Thanks to Takahashi’s efforts, a memorial stone inscribed with the names of 57 victims of the earthquake, including the six young Korean women, was installed in Dec. 1988 in an empty lot in Nagoya where a factory once stood. The memorial service was attended by former members of the labor corps, including Yang Geum-deok (89, from Yangdong, Gwangju), and surviving relatives, such as the older sister of Choi Jeong-rye.

“News about setting up the memorial stone was reported all over Japan, and as a result we were contacted by the grandson of the superintendent of the Mitsubishi dormitory. He let us make copies of 60 photographs of the Korean Women’s Volunteer Labor Corps in his possession,” Takahashi said. These photographs served as important historical evidence of the labor corps’ existence.

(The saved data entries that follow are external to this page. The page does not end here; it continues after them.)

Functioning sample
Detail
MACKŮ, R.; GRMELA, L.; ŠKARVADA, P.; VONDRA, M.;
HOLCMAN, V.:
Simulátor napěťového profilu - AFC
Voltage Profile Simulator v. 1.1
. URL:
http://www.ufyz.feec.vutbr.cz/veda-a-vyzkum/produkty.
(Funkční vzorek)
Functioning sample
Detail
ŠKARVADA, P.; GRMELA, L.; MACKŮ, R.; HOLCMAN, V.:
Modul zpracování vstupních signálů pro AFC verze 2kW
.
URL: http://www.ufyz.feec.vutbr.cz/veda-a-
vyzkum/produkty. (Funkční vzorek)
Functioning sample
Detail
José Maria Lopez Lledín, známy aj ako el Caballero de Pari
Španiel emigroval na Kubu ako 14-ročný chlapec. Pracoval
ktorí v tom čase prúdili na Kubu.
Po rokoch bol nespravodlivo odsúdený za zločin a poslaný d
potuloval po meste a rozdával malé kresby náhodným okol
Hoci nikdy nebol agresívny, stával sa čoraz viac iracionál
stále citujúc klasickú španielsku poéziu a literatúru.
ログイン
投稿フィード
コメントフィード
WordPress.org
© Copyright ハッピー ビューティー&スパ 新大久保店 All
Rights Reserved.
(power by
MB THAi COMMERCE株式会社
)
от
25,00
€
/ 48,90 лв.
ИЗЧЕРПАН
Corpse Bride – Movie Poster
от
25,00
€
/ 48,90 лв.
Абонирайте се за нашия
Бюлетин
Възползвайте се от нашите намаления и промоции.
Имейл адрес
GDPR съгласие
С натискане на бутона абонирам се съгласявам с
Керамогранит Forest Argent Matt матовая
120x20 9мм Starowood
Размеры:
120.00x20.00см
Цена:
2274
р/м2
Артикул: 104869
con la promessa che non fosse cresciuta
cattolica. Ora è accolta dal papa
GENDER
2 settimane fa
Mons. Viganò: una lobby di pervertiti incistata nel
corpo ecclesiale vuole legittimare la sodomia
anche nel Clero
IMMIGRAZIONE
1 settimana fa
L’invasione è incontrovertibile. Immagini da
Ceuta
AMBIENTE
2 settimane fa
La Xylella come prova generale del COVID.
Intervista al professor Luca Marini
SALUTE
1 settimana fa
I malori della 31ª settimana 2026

The Nagoya group supporting the lawsuit was established in 1998 by more than 1,100 lawyers, professors and teachers. The group actively helped former members of the labor corps sue the Japanese government and Mitsubishi Heavy Industries in Mar. 1999 for compensation. Their lawsuit was ultimately dismissed in 2008 by the Supreme Court of Japan.

In Sept. 2007, the Nagoya group launched a protest called “Friday Action.” As part of the protest, members head from Nagoya to the Mitsubishi headquarters in Tokyo every Friday (coinciding with a weekly meeting by the presidents of Mitsubishi affiliates) and demand that an apology be made and compensation be paid. The Friday Action protest has been held 382 times so far. A group of citizens who support the former members of the labor corps was also established in Gwangju in Mar. 2009, and that group is carrying on its campaign in solidarity with Japan.

In July 2016, Mitsubishi Materials (formerly the Mitsubishi Mining Company) agreed to pay 100,000 RMB (around US$14,980) each to 12 Chinese workers who had been drafted to work in the company’s mines. But Mitsubishi Heavy Industries is still ignoring the demands of Koreans who were drafted as workers.

“I really expect that the issue of compulsory mobilization will be resolved under President Moon Jae-in,” Takahashi said. “When Koreans forced to work in Hiroshima filed a damages lawsuit against Mitsubishi Heavy Industries in May 2000, their attorney was President Moon,” he explained.

Since 2000, 16 damages lawsuits have been filed in South Korean courts against Japanese companies guilty of war crimes, and four of these are currently pending at the Supreme Court. Noting that the Supreme Court had recognized individuals’ rights to make claims in May 2012, Takahashi said, “If the Supreme Court makes a final ruling, I think that could be the basis for moving forward on deliberations with Mitsubishi Heavy Industries that are aimed at a solution.”

“This seems to be my destiny. Just as Hegel said, all necessity is expressed through chance,” Takahashi said. “God appears to have used the Korean Women’s Volunteer Labor Corps issue to arrange a marriage between my daughter and son-in-law,” he added.

His daughter met her future husband, a man from South Korea, while studying in Canada. “Just as a small rock creates ripples when it is thrown into a pond, I hope that an agreement between South Korea and Japan on the Korean Women’s Volunteer Labor Corps issue will lead to peace talks in Northeast Asia,” he said.

Takahashi unveiled an important decision in front of members of the Gwangju group for the labor corps whom he met on his 100th visit to South Korea. “After I die, I’m going to be cremated, and I’m planning to ask that half of my ashes be sprinkled above Mt. Mudeung in Gwangju. I’m going to tell my family this when I return to Japan.”